Stine also suggests you really think about the impact you and your firm want to have on your community and the people around you. If you build it together, the kind of culture that will support advisory in a sustainable, meaningful way is possible. No more silos!
But the transition to advisory is a tough one. The demand is there in terms of accountants who want to learn this stuff. But the time to do it can be so difficult to balance.
“What I always say is that the more you evolve, the more capacity you get,” said Stine. “When you get more capacity, you can spend more time continuing to change. But it all starts with the first step.”
Helping younger professionals move to advisory
Most partners are already great advisors and they are not the ones who need advisory training. Instead, we need to look at younger professionals so they’re comfortable having advisory conversations with clients on their own. There is a benefit to the newness of being in the accounting profession.
“What I would suggest to [younger professionals] is to go learn about the value pricing models as you start to build your client base,” said Stine. “Because the compliance work is going to be there anyway, but [the clients] aren’t going to value that.”
That’s why staff need to be able to move the conversation to advisory services. For example, make sure they know how to say something like: “Yes, we can do your taxes, but here are three other ways you can work with us and get value out of a monthly subscription.”
And that’s where real expertise comes in — helping clients grow and succeed. But what about the doubt that many young professionals have in their own skills and abilities?

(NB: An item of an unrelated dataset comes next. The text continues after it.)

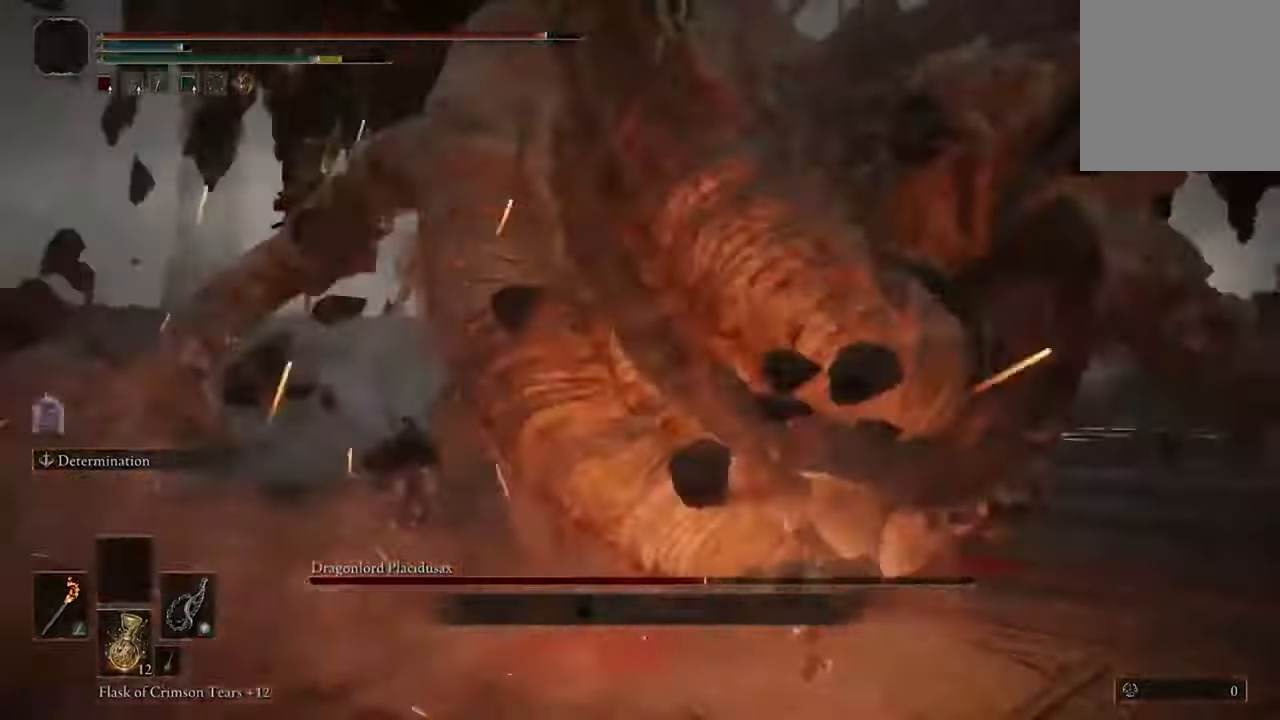
{"buttons": [], "left_stick": "up-right", "right_stick": "center", "events": [[33, "left_stick", "down-right"], [200, "left_stick", "up-right"]]}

“You’re smarter than you’re probably giving yourself credit for,” Stine said. “You’d be surprised at just simply being an outside person who’s focused on the financial health of the business, what you can offer as an insight.”
Technology creates capacity for advisory and innovation
Technology’s role is only just beginning to come to the surface in accounting firms. Stine predicts that the remote work revolution will continue, with better, more intentional experiences, and that automation will take even more of the manual, compliance-driven work off your plate. The question then becomes what will you do with all that time?
You could choose to go home early, after all — you don’t have to work crazy hours to get the same result. Or you can use the time freed up by automation for innovation that will transform your firm. Spend more time brainstorming how to solve clients’ problems or just talking to their business owners to find out what’s going on day-to-day.
As an added bonus, “top talent wants to work at innovative firms,” said Stine.
This is about more than technology; it’s about creating a culture of innovation.
Accountants will be able to lean into their passions and skill sets the more that they become advisors. When you let technology in, understand and embrace new or different processes, and be open to evolving yourself and your firm, great things can happen. Of course, accountants don’t have to travel that road alone; they’ll likely need some help to get to where they’re going.
As the conversations around advisory keep getting louder, firms will need to figure out how they want to fit into this movement. Once the big picture is clearer, accountants can then look at how their firm’s processes and culture can better support a transition to advisory. COVID-19 has really propelled the accounting industry forward by many years, and what’s in store for the future of accounting is just so cool.